WORK ITEM:
Transcribe the data exactly, from the line containing "İstanbul’un Tarihi Semtleri" through the line containing "STROS CLIENTES TAMBIÉN VI", both included, and leave out the pictures.

DATA SHOWN:

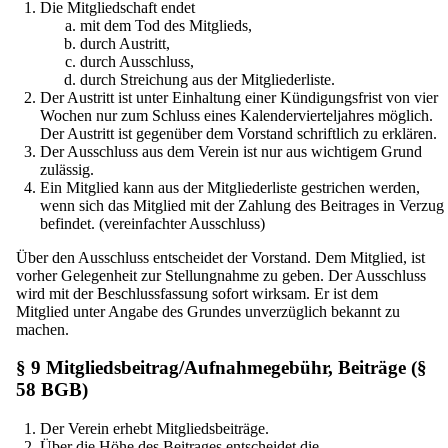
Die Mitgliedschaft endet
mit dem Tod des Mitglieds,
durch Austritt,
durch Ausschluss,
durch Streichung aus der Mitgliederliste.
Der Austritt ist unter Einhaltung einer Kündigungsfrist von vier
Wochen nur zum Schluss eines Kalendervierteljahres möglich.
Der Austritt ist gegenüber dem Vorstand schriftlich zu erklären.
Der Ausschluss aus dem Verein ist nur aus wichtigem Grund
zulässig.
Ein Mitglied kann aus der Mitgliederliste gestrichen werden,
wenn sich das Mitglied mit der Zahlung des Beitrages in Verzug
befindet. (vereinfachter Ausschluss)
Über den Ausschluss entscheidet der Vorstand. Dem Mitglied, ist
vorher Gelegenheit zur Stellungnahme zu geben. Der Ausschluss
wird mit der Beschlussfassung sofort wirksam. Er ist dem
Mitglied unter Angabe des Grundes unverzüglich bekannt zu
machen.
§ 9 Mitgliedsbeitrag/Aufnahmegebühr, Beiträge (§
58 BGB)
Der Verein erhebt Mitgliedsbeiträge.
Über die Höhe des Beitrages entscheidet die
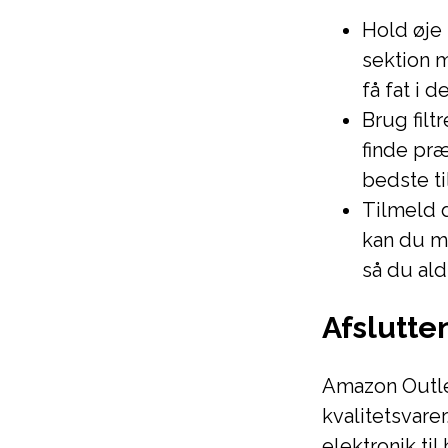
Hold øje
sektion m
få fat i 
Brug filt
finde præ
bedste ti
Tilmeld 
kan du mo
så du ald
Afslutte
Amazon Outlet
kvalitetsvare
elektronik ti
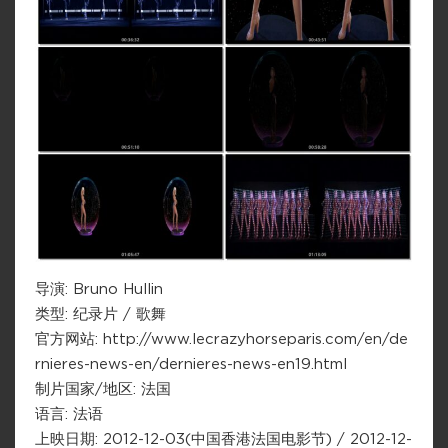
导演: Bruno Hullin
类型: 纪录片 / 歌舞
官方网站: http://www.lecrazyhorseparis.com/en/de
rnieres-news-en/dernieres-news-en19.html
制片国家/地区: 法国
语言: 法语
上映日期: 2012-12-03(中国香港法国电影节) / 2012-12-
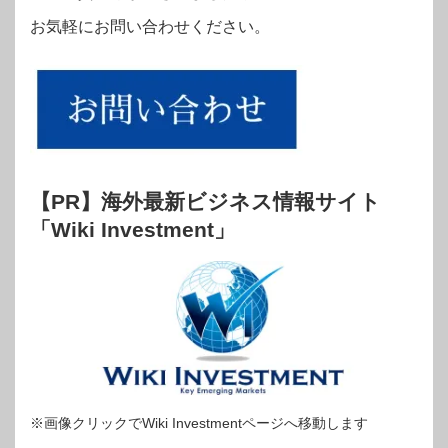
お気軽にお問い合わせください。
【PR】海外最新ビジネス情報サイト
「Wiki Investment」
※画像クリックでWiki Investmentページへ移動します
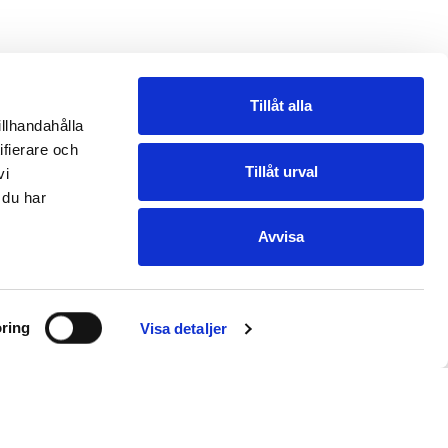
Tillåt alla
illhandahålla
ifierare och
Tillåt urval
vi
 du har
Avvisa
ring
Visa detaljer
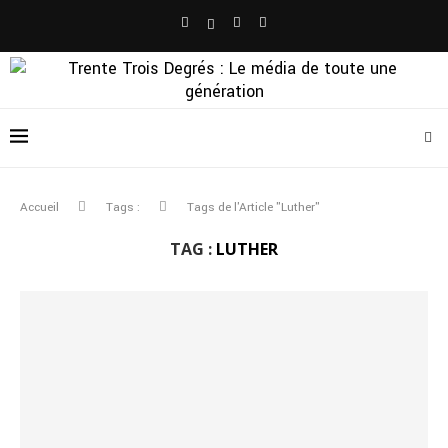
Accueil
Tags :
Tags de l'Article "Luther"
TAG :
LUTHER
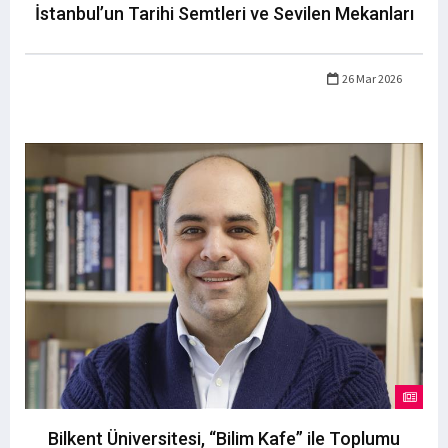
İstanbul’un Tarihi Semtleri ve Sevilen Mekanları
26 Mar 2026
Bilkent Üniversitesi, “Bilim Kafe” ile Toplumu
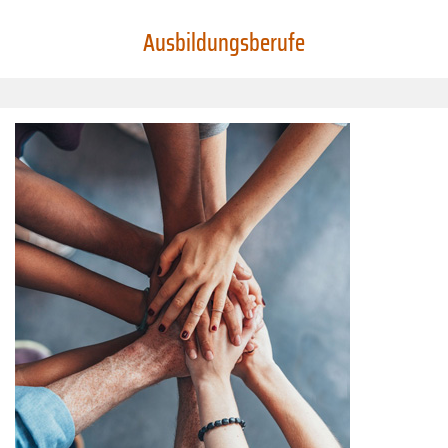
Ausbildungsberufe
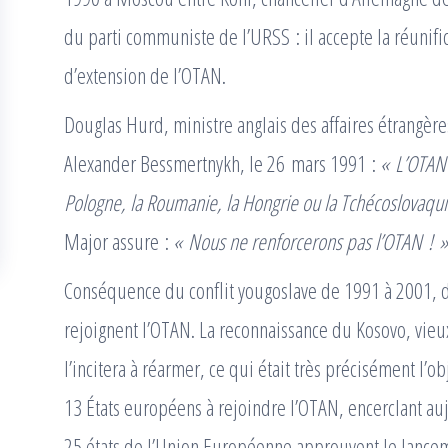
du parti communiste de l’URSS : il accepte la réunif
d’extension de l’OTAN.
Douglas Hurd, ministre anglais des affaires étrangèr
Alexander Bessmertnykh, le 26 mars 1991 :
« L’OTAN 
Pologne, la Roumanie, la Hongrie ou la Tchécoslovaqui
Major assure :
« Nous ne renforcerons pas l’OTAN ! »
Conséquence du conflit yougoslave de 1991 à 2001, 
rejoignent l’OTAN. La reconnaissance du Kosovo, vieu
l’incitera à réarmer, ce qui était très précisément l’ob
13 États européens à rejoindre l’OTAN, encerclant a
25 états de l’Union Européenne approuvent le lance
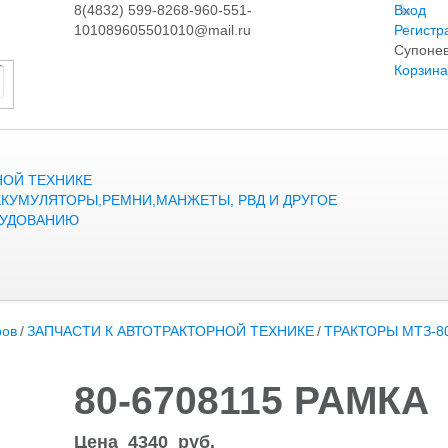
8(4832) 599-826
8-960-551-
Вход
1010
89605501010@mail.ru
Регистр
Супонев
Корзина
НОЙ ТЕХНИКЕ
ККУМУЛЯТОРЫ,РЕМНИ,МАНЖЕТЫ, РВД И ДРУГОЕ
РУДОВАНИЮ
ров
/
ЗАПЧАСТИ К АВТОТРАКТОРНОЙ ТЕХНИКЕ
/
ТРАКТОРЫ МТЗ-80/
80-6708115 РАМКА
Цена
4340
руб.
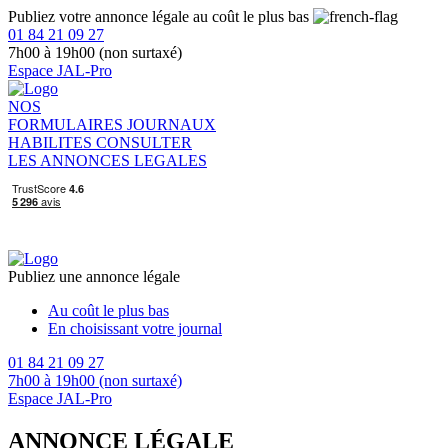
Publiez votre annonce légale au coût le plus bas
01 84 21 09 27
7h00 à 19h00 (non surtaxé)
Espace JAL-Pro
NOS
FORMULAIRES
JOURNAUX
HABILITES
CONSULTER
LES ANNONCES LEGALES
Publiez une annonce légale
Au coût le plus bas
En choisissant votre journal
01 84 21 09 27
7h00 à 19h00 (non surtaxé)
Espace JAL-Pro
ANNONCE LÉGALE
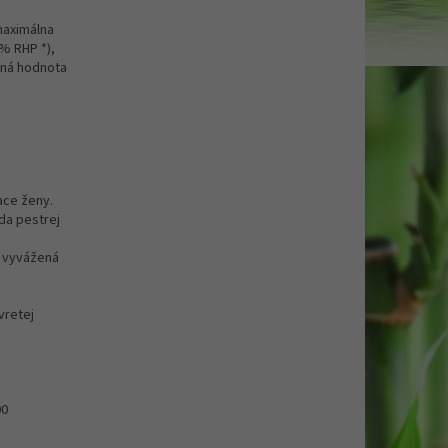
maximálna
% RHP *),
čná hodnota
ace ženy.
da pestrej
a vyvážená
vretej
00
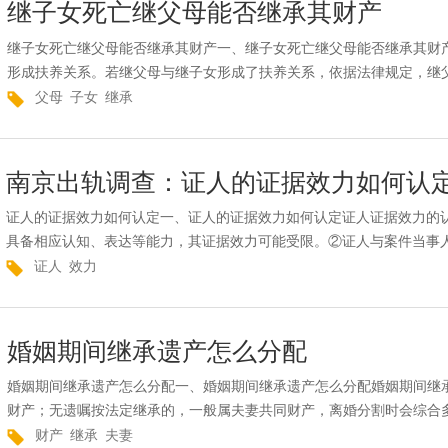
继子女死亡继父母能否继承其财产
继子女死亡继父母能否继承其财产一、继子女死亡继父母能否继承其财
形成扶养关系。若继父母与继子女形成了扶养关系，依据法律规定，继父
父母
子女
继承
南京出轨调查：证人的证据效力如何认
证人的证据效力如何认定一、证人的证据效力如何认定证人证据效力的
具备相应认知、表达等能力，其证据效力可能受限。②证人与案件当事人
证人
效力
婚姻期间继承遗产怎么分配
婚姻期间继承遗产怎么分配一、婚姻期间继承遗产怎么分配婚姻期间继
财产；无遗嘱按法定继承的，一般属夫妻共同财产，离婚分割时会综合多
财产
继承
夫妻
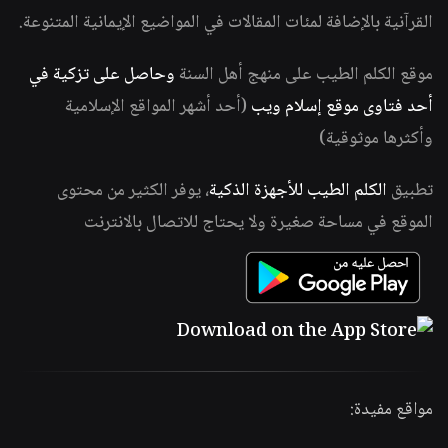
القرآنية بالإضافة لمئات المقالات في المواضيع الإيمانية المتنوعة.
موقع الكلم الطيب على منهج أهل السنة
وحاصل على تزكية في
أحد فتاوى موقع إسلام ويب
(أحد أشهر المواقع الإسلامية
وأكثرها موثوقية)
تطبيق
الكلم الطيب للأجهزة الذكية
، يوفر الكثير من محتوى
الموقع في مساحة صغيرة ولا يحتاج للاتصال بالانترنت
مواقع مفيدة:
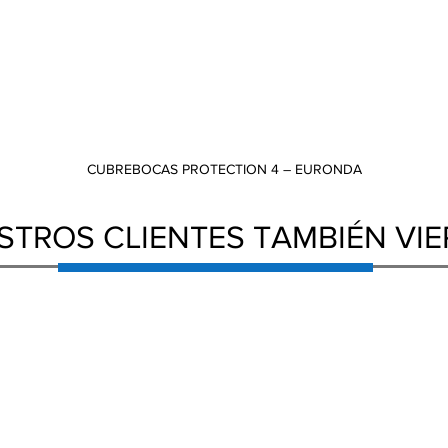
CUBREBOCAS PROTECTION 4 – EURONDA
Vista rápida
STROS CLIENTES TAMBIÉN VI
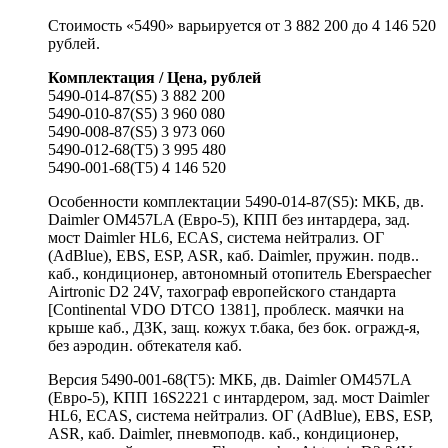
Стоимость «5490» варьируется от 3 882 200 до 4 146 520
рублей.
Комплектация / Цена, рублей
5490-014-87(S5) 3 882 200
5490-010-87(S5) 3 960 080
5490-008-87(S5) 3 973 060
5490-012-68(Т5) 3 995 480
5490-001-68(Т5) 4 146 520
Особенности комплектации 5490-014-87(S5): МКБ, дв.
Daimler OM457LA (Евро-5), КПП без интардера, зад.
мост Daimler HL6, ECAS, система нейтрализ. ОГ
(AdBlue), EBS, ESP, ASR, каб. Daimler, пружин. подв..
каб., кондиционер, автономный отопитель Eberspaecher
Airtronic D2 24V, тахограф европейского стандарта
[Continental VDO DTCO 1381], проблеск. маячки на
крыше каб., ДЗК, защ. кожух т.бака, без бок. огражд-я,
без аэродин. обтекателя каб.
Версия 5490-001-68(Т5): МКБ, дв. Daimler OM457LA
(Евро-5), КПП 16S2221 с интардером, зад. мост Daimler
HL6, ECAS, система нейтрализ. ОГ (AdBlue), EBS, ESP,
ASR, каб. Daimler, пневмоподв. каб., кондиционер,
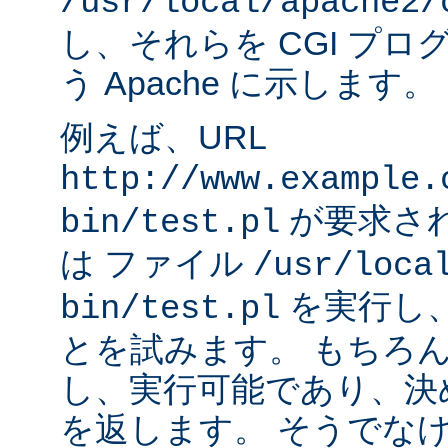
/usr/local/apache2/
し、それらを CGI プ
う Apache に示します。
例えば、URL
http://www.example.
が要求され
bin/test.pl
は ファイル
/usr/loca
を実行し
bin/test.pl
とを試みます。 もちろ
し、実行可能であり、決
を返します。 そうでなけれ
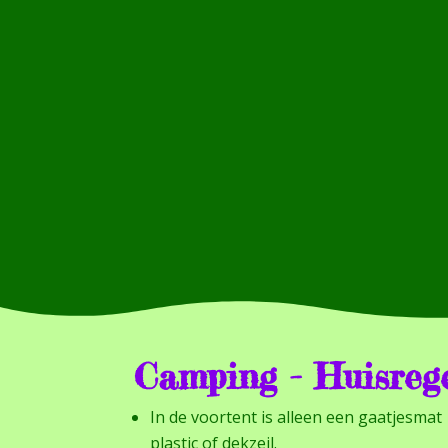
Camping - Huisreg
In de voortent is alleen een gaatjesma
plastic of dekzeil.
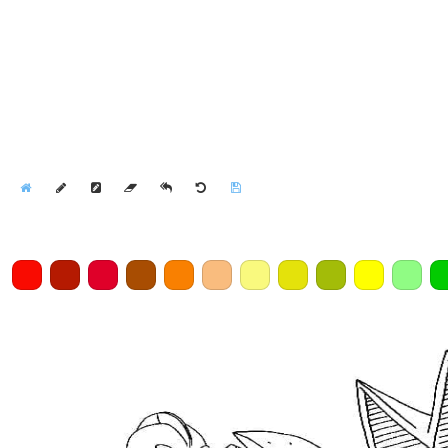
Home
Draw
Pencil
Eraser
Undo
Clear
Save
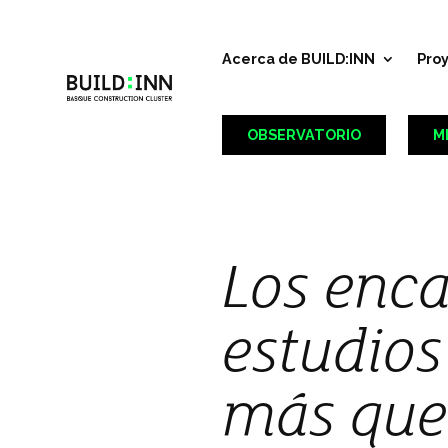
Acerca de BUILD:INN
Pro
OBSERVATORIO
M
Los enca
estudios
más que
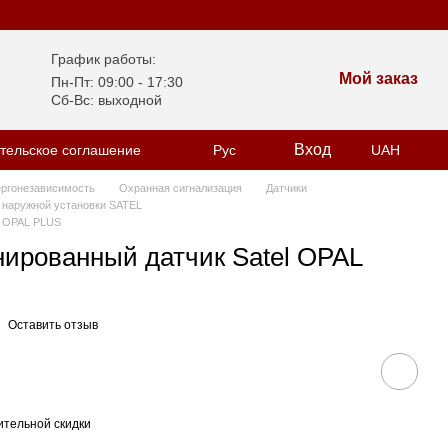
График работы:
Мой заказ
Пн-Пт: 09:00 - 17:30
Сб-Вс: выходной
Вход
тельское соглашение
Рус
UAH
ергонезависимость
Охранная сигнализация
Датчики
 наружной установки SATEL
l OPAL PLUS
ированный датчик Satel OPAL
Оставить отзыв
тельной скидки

WRITTEN ANSWER:
İstanbul’un Tarihi Semtleri ve Sevilen Mekanları
26 Mar 2026
Bilkent Üniversitesi, “Bilim Kafe” ile Toplumu
Ausbildungsberufe
du parti communiste de l’URSS : il accepte la réunif
d’extension de l’OTAN.
Douglas Hurd, ministre anglais des affaires étrangèr
Alexander Bessmertnykh, le 26 mars 1991 :
« L’OTAN 
Pologne, la Roumanie, la Hongrie ou la Tchécoslovaqui
Major assure :
« Nous ne renforcerons pas l’OTAN ! »
Conséquence du conflit yougoslave de 1991 à 2001, 
rejoignent l’OTAN. La reconnaissance du Kosovo, vieu
l’incitera à réarmer, ce qui était très précisément l’ob
13 États européens à rejoindre l’OTAN, encerclant a
25 états de l’Union Européenne approuvent le lance
8(4832) 599-826
8-960-551-
Вход
1010
89605501010@mail.ru
Регистр
Супонев
Корзина
НОЙ ТЕХНИКЕ
ККУМУЛЯТОРЫ,РЕМНИ,МАНЖЕТЫ, РВД И ДРУГОЕ
РУДОВАНИЮ
ров
/
ЗАПЧАСТИ К АВТОТРАКТОРНОЙ ТЕХНИКЕ
/
ТРАКТОРЫ МТЗ-80/
80-6708115 РАМКА
Цена
4340
руб.
Publiez votre annonce légale au coût le plus bas
01 84 21 09 27
7h00 à 19h00 (non surtaxé)
Espace JAL-Pro
NOS
FORMULAIRES
JOURNAUX
HABILITES
CONSULTER
LES ANNONCES LEGALES
Publiez une annonce légale
Au coût le plus bas
En choisissant votre journal
01 84 21 09 27
7h00 à 19h00 (non surtaxé)
Espace JAL-Pro
ANNONCE LÉGALE
maximálna
% RHP *),
čná hodnota
ace ženy.
da pestrej
a vyvážená
vretej
00
继子女死亡继父母能否继承其财产
继子女死亡继父母能否继承其财产一、继子女死亡继父母能否继承其财
形成扶养关系。若继父母与继子女形成了扶养关系，依据法律规定，继父
父母
子女
继承
南京出轨调查：证人的证据效力如何认
证人的证据效力如何认定一、证人的证据效力如何认定证人证据效力的
具备相应认知、表达等能力，其证据效力可能受限。②证人与案件当事人
证人
效力
婚姻期间继承遗产怎么分配
婚姻期间继承遗产怎么分配一、婚姻期间继承遗产怎么分配婚姻期间继
财产；无遗嘱按法定继承的，一般属夫妻共同财产，离婚分割时会综合多
财产
继承
夫妻
القرآنية بالإضافة لمئات المقالات في المواضيع الإيمانية المتنوعة.
موقع الكلم الطيب على منهج أهل السنة
وحاصل على تزكية في
أحد فتاوى موقع إسلام ويب
(أحد أشهر المواقع الإسلامية
وأكثرها موثوقية)
تطبيق
الكلم الطيب للأجهزة الذكية
، يوفر الكثير من محتوى
الموقع في مساحة صغيرة ولا يحتاج للاتصال بالانترنت
مواقع مفيدة:
CUBREBOCAS PROTECTION 4 – EURONDA
Vista rápida
STROS CLIENTES TAMBIÉN VI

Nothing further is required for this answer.